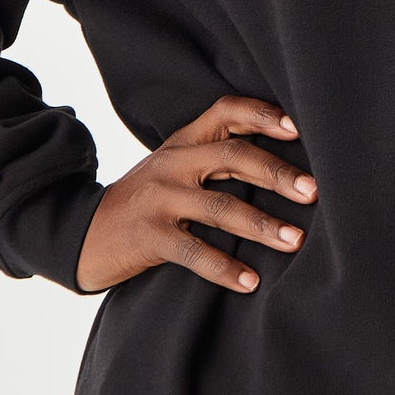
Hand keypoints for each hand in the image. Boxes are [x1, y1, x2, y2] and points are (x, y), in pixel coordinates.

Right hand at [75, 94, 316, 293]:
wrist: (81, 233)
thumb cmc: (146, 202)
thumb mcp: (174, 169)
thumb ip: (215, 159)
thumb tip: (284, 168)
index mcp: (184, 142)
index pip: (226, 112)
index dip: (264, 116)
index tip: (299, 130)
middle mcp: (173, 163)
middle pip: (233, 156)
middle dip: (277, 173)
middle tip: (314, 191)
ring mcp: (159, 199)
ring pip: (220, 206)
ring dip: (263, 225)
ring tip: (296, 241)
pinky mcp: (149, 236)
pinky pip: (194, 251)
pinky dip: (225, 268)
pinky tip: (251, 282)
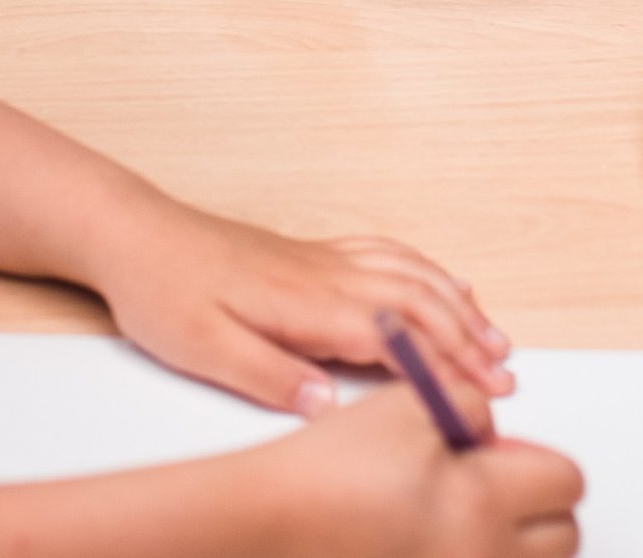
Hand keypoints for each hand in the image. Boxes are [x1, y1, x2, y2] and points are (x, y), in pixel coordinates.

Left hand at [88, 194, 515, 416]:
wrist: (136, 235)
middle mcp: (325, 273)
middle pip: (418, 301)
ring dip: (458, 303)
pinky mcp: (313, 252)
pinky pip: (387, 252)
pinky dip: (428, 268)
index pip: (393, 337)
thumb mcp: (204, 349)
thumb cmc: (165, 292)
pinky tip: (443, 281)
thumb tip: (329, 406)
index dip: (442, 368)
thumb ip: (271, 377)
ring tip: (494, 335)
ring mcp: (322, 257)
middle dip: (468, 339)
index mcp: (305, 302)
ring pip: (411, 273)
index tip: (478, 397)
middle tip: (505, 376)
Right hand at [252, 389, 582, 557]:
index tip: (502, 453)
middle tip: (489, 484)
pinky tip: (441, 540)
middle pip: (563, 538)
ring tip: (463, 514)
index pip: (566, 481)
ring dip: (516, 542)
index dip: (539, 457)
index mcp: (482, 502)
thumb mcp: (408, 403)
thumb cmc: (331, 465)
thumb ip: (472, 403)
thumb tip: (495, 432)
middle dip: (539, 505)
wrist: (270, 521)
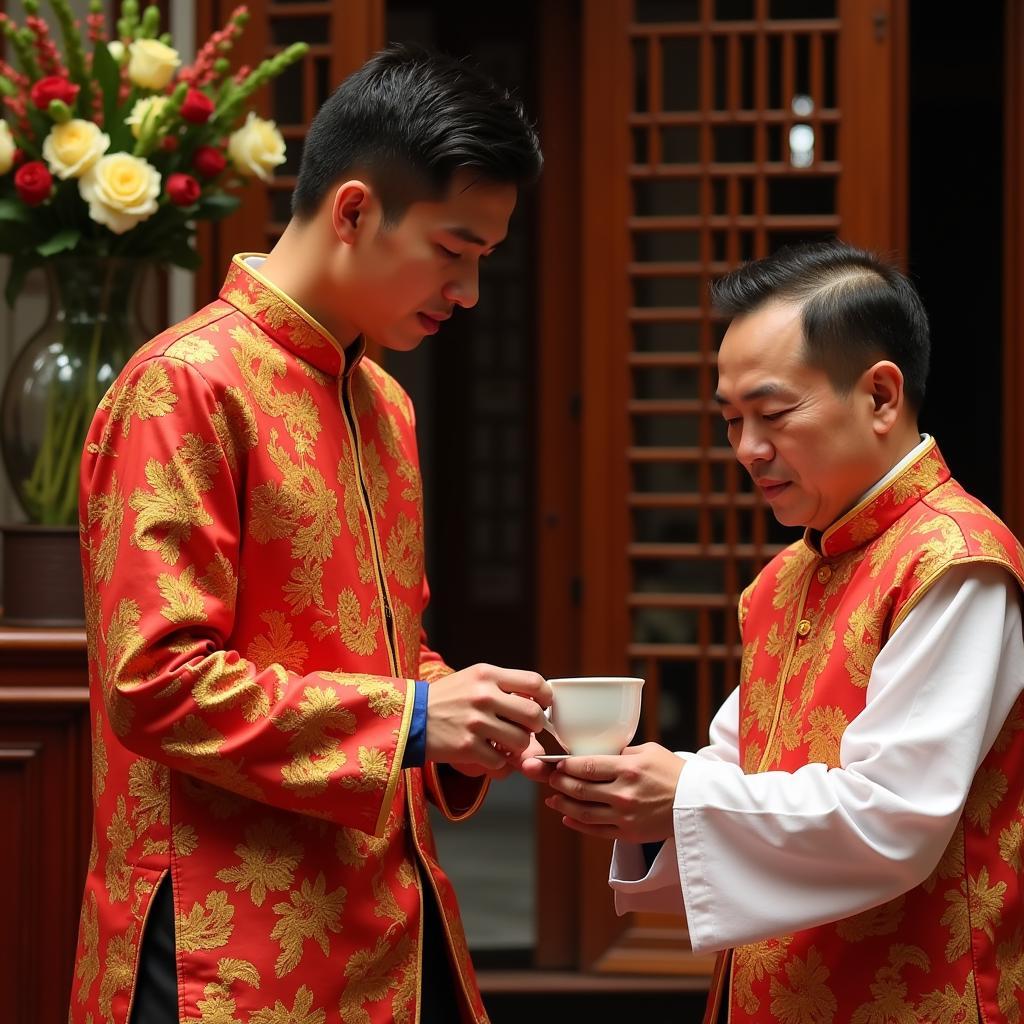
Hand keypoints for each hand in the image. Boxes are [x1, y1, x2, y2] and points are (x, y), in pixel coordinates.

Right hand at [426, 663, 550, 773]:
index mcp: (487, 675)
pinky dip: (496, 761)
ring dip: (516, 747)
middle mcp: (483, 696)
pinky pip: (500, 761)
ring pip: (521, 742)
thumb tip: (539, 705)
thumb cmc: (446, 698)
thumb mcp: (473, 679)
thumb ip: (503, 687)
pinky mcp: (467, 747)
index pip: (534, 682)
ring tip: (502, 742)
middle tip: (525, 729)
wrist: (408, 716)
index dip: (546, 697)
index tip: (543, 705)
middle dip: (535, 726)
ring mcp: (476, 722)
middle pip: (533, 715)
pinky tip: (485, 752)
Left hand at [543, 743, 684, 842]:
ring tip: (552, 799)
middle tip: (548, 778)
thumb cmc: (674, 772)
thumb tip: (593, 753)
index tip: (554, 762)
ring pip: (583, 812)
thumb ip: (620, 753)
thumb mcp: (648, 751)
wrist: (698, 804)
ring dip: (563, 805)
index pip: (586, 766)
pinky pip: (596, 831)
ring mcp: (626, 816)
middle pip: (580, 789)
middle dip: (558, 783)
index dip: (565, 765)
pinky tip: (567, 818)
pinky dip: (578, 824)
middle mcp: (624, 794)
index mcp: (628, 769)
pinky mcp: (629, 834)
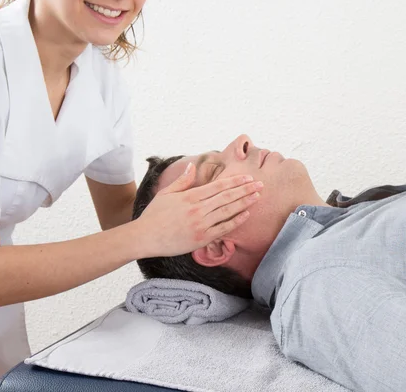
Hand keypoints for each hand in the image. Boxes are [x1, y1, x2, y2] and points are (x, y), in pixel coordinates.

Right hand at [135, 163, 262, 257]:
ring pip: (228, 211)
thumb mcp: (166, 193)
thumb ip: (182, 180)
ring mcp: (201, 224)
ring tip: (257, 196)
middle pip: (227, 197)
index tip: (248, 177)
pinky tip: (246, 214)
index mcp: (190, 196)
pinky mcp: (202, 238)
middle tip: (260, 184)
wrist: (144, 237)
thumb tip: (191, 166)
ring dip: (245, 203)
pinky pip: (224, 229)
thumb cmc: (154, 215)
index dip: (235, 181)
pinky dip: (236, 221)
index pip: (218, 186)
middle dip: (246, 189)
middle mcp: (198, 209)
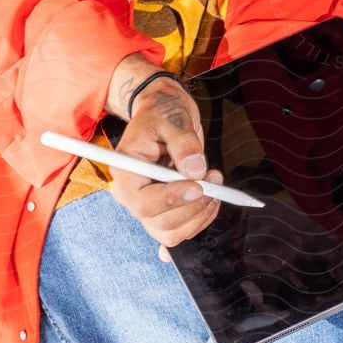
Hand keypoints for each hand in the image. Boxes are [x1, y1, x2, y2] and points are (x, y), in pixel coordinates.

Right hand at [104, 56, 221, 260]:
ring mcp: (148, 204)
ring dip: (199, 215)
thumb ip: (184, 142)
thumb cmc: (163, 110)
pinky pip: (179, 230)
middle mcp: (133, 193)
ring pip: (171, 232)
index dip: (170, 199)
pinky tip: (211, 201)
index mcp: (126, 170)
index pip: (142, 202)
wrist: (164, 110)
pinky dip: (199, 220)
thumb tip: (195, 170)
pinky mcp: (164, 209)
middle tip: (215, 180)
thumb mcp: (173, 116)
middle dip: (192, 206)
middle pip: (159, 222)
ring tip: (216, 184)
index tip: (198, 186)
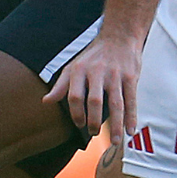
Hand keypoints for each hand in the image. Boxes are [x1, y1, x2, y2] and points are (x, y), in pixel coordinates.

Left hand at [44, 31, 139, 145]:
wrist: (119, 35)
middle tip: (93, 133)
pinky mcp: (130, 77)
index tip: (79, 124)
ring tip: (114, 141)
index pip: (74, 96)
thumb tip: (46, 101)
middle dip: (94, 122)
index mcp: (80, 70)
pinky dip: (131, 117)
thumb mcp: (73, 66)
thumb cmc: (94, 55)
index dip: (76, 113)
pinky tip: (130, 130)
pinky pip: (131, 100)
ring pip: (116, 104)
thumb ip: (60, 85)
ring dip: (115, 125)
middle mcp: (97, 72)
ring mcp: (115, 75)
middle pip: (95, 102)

:::::

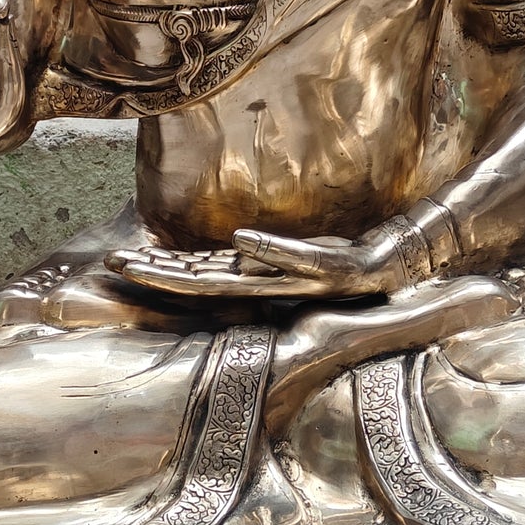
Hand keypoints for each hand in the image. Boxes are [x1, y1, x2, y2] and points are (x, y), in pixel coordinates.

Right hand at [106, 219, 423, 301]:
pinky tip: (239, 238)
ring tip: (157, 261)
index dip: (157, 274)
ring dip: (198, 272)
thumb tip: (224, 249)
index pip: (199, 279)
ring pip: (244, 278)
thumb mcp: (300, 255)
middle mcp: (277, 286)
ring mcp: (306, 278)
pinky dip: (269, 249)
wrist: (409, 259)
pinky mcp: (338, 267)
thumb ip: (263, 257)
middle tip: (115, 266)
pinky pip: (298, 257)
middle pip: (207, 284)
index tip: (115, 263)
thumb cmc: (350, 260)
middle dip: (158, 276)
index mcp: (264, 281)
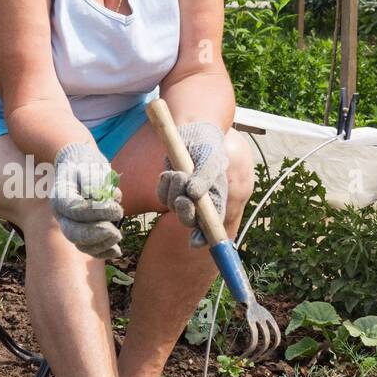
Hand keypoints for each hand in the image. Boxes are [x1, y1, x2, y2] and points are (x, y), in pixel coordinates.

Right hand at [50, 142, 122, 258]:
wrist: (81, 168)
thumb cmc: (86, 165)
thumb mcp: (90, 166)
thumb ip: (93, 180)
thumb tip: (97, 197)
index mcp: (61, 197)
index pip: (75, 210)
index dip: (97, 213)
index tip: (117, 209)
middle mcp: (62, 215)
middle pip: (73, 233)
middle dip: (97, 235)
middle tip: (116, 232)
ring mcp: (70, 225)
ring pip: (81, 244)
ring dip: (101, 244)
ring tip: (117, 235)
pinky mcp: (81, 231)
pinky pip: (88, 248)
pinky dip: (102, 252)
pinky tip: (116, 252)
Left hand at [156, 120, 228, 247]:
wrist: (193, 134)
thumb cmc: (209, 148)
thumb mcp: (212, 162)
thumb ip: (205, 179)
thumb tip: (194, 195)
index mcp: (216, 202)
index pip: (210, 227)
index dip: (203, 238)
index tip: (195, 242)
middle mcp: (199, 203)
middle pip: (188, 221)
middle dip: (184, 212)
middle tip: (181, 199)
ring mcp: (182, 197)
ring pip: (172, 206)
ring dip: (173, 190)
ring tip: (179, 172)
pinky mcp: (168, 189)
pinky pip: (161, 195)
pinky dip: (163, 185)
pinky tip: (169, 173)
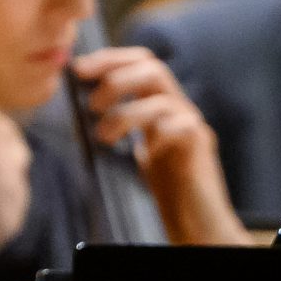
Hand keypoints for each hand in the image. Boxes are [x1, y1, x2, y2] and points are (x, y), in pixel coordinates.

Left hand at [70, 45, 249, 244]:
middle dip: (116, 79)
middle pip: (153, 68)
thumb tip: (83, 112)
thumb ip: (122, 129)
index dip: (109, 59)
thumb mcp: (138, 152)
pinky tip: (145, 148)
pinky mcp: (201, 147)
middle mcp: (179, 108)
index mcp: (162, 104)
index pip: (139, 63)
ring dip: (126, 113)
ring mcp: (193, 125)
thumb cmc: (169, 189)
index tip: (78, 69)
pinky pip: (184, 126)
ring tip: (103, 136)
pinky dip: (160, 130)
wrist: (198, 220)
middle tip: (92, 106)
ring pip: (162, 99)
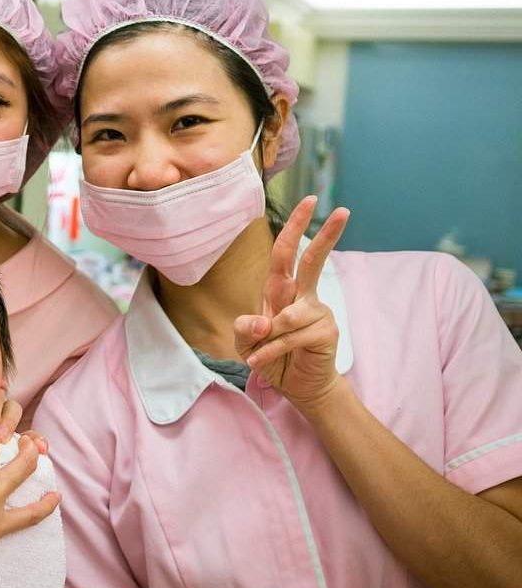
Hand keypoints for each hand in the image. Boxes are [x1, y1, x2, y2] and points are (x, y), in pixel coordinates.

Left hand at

:::::

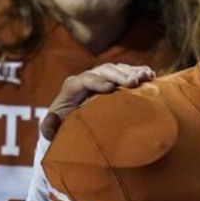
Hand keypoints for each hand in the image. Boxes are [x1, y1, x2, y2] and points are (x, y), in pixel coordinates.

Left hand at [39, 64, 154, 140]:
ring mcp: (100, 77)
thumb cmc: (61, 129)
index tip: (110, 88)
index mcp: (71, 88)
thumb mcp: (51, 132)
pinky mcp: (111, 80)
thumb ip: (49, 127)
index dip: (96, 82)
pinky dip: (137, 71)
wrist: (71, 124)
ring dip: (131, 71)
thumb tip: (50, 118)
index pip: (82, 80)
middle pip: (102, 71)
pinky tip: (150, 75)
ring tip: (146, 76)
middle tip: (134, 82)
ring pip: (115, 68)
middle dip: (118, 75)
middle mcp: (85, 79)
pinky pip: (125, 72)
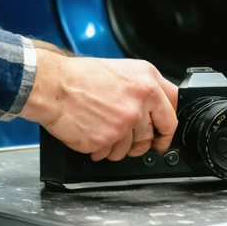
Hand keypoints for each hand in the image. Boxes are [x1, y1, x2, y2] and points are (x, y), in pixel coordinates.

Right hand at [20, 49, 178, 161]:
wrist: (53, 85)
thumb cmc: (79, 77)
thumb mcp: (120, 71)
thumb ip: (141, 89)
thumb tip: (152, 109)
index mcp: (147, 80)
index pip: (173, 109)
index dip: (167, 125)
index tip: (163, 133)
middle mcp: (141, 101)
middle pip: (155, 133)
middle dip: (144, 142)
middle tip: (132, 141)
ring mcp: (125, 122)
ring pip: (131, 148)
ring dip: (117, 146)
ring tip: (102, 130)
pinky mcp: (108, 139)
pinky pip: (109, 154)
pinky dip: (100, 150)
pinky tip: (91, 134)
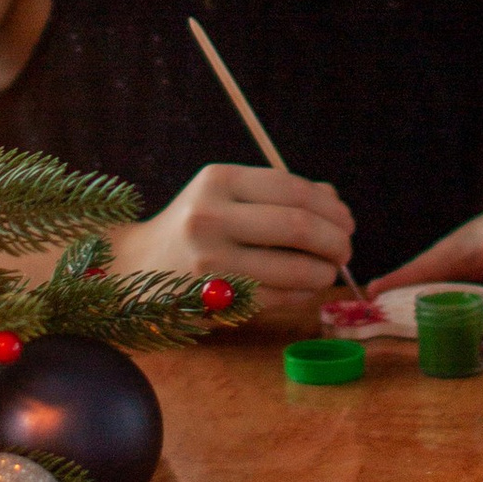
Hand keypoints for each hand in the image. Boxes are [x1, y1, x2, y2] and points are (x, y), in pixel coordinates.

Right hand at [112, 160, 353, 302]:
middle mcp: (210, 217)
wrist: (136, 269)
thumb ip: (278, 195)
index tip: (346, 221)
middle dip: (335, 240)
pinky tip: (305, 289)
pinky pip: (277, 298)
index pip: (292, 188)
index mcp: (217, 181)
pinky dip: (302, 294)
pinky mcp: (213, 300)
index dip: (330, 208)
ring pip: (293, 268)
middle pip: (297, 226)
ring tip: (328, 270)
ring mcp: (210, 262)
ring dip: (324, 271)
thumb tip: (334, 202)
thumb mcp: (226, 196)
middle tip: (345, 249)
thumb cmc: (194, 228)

:::::

__Action item__.
Each line above that includes "Left" should be shown.

__Answer box__.
Left hand at [88, 194, 515, 416]:
Left hand at [543, 743, 684, 842]:
Left hand at [44, 31, 139, 145]:
Left hand at [156, 120, 228, 247]:
Left hand at [70, 45, 249, 244]:
Left hand at
Left hand at [39, 64, 154, 140]:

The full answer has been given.